Which lines in the entries below contain the string "common"? Select and copy each of them, treating uppercase and lowercase as different.

───── DATA IN THIS EXERCISE

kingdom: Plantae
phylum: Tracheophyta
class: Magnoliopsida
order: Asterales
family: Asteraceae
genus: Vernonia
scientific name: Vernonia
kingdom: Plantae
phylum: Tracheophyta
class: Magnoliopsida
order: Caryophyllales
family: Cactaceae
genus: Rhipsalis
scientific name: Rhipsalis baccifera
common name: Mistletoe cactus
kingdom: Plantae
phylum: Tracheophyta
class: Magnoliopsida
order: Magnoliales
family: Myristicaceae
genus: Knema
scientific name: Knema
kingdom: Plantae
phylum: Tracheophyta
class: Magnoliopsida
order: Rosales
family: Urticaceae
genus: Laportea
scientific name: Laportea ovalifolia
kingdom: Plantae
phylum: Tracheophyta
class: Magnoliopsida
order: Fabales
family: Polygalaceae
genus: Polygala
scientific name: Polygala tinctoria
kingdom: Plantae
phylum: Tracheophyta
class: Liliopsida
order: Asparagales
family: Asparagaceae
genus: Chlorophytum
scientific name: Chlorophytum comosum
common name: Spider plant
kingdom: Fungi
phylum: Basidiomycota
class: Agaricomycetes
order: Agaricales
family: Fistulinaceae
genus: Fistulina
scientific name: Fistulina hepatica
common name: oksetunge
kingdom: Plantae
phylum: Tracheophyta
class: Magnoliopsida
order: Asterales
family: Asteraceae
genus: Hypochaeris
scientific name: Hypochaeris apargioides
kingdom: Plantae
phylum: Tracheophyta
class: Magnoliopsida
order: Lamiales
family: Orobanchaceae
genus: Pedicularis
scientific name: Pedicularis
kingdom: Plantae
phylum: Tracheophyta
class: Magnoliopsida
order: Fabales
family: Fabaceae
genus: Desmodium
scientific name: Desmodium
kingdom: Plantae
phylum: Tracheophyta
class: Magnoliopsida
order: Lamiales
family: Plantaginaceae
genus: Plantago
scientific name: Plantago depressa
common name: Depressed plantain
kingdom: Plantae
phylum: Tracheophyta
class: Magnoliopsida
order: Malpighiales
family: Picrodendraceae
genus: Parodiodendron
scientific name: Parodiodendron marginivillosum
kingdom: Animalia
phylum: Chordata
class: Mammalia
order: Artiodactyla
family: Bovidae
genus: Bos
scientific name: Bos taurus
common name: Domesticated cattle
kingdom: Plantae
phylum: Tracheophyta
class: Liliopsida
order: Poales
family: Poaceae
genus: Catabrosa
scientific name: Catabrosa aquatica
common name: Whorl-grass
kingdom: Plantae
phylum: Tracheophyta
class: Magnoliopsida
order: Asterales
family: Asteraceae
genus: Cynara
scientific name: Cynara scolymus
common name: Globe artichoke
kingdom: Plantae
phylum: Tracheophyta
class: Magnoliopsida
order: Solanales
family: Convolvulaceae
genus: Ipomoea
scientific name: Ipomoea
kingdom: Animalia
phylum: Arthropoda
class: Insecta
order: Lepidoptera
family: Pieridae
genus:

──────────

SOLVED PROBLEM:
common name: Mistletoe cactus
common name: Spider plant
common name: oksetunge
common name: Depressed plantain
common name: Domesticated cattle
common name: Whorl-grass
common name: Globe artichoke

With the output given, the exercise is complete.